Oil prices rose on Wednesday after a drop in U.S. crude inventories reinforced OPEC’s robust demand outlook, while the market awaited fresh updates on the Colonial Pipeline outage.
U.S. West Texas Intermediate (WTI) crude futures rose 29 cents, or 0.44%, to $65.57 a barrel at 0646 GMT, adding to a 36 cent rise on Tuesday.
Brent crude futures climbed 31 cents, or 0.45%, to $68.86 a barrel, adding to a 23 cent gain on Tuesday.
Gasoline stations from Florida to Virginia began running out of fuel on Tuesday as drivers rushed to top up their tanks, and pump prices rocketed.
U.S. unleaded gasoline prices hit an average of $2.99 a gallon, the highest since November 2014, the American Automobile Association said.
“Oil markets maintained their wait-and-see approach to the noise and tail-chasing seen elsewhere overnight. The Colonial pipeline cyberattack saga is dragging on and is now causing material shortages in the Eastern United States.” Jeffrey Halley, OANDA senior market analyst.
Meanwhile, oil prices were supported by the latest outlook from the Organization of the Petroleum Exporting Countries (OPEC), which stuck to a forecast for a strong recovery in world oil demand in 2021, with growth in China and the United States outweigh the impact of the coronavirus crisis in India.

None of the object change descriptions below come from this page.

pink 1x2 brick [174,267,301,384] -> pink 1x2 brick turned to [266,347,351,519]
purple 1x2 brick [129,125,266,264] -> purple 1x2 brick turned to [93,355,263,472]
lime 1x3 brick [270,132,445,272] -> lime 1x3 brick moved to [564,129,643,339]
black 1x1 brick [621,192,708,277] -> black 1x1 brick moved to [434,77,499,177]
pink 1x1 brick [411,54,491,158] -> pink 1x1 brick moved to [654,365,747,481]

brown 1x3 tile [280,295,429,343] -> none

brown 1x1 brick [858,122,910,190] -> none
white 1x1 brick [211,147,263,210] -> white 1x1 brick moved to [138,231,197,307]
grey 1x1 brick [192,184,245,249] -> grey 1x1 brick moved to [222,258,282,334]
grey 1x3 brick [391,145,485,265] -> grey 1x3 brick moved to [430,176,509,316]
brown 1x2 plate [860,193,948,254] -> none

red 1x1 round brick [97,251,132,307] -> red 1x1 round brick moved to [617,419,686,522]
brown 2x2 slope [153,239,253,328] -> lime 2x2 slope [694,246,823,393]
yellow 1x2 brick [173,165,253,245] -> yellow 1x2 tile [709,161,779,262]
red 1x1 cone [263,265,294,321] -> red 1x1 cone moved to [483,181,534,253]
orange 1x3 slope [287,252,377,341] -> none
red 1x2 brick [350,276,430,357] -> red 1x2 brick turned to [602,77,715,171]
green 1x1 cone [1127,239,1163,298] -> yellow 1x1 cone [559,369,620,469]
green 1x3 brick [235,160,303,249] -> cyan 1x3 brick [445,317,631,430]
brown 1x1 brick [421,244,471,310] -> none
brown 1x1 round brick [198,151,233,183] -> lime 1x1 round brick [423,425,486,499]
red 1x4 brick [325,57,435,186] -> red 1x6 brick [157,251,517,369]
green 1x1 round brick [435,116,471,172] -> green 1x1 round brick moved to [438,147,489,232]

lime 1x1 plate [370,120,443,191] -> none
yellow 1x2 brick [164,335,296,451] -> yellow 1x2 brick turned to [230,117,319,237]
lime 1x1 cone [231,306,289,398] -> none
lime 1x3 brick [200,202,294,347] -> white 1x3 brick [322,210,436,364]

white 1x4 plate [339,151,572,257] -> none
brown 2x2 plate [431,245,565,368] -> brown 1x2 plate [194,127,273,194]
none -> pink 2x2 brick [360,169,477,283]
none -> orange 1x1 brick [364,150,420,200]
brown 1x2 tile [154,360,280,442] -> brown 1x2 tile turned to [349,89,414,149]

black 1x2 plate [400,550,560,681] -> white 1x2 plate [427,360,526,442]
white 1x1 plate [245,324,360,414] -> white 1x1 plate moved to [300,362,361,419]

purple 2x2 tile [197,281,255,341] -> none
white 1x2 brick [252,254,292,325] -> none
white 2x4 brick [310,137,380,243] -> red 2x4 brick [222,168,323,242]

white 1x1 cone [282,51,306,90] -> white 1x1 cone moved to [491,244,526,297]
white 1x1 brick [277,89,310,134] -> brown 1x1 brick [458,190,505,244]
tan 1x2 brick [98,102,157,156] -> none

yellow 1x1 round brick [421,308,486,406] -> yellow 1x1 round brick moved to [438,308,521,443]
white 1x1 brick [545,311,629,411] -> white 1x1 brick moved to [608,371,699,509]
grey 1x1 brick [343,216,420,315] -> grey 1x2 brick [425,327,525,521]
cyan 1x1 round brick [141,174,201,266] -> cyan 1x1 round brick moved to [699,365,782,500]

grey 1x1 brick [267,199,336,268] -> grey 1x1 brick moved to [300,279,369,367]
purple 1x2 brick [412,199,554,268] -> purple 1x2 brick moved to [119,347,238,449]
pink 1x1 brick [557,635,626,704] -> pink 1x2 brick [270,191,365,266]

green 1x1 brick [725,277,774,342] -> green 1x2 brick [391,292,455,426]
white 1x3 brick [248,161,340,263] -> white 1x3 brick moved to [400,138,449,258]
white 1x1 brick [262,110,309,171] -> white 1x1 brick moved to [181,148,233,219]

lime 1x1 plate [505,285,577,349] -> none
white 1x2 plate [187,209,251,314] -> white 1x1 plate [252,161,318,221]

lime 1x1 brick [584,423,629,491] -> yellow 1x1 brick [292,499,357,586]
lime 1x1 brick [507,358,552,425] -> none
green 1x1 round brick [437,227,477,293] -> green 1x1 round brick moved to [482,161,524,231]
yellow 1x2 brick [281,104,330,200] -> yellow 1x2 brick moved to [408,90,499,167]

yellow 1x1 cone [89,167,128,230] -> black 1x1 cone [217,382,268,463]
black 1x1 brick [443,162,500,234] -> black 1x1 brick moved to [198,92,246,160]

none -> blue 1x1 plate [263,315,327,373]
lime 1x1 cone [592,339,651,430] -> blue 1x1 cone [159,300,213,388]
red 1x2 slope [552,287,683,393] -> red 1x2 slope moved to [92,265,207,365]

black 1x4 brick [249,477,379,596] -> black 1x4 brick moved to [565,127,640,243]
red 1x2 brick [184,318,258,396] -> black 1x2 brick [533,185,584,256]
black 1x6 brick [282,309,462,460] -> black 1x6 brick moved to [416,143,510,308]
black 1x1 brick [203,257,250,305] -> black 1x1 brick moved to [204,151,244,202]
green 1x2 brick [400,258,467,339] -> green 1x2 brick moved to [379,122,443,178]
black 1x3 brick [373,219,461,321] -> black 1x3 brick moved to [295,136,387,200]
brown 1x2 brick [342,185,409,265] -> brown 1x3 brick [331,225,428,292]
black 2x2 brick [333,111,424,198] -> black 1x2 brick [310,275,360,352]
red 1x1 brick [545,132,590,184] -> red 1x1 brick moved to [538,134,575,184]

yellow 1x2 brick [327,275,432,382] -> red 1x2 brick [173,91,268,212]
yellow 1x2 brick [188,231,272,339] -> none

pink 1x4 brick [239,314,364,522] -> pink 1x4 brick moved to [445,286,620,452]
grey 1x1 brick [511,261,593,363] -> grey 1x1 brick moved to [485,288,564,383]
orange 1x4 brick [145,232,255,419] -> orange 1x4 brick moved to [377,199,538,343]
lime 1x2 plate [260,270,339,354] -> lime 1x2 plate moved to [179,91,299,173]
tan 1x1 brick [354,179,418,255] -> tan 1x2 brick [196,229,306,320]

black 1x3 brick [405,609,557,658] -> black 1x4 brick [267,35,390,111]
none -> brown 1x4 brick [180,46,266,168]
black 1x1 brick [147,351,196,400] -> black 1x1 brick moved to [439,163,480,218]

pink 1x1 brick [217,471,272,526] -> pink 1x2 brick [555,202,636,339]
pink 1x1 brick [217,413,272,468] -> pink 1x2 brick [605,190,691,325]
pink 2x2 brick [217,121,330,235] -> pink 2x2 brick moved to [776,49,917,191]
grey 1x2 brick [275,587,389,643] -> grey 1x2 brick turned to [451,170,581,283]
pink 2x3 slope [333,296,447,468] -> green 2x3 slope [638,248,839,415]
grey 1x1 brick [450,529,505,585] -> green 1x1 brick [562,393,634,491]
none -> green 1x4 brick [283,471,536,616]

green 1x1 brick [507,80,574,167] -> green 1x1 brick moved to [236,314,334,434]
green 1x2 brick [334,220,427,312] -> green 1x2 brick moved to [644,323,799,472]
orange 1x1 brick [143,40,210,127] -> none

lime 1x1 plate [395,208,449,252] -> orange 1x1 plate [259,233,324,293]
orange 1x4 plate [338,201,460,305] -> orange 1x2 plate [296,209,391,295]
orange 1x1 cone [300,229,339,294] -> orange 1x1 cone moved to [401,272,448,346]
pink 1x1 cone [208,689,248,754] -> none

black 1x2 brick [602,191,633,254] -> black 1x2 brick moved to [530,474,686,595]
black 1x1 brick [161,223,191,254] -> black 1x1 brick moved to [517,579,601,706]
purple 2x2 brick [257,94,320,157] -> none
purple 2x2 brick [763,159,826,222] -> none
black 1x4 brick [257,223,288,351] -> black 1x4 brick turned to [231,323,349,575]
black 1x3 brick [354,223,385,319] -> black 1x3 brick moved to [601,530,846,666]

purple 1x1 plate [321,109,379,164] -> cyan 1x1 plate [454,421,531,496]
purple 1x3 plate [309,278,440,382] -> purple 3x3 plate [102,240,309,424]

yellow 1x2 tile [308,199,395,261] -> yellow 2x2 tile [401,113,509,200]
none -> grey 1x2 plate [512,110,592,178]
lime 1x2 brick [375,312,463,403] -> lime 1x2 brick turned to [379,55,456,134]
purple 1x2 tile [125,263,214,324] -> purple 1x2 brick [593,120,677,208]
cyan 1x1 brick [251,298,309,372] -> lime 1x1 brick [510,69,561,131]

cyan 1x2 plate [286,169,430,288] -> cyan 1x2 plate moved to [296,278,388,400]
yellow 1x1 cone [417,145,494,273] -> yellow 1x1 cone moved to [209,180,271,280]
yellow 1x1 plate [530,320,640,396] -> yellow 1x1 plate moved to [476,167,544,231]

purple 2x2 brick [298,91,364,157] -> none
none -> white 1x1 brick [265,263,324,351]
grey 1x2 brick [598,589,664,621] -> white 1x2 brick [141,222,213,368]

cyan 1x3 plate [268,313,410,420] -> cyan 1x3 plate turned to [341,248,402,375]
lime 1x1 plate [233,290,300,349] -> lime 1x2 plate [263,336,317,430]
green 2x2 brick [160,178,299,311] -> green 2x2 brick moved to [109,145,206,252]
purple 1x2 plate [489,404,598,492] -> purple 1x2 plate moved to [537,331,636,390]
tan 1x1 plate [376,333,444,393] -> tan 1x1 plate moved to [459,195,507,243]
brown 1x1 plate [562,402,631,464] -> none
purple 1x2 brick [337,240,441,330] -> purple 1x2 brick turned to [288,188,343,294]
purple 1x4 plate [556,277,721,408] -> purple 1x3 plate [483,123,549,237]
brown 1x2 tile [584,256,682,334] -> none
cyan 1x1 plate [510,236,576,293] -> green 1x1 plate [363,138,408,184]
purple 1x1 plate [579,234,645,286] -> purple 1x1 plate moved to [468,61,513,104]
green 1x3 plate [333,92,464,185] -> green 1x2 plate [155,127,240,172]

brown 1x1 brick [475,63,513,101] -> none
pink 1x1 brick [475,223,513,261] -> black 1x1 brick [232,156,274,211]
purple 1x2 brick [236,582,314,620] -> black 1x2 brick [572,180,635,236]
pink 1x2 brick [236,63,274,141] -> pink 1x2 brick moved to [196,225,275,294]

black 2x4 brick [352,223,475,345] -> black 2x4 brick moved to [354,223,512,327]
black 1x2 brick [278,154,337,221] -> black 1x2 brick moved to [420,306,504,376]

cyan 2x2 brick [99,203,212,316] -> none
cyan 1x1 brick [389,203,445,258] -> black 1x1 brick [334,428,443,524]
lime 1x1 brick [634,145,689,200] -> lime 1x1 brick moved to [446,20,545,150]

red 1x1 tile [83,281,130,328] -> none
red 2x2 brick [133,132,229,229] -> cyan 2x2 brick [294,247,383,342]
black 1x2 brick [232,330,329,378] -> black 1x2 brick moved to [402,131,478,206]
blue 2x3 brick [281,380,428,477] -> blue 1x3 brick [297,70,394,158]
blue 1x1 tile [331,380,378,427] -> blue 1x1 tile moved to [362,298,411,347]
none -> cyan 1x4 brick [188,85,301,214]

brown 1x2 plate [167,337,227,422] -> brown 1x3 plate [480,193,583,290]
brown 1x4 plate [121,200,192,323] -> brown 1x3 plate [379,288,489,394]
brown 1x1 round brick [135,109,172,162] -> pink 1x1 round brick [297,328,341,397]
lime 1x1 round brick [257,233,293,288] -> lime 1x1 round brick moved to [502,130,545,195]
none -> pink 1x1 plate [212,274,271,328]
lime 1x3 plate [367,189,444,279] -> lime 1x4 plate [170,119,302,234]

OPEC said it expects demand to rise by 5.95 million BPD this year, unchanged from its forecast last month. However, it cut its demand outlook for the second quarter by 300,000 BPD due to soaring COVID-19 infections in India.
“India is currently facing severe COVID-19-related challenges and will therefore face a negative impact on its recovery in the second quarter, but it is expected to continue improving its momentum again in the second half of 2021,” OPEC said in its monthly report.
According to two market sources, data from the American Petroleum Institute industry group showed U.S. crude oil stocks fell by 2.5 million barrels in the week to May 7, according to two market sources, slightly less than expected.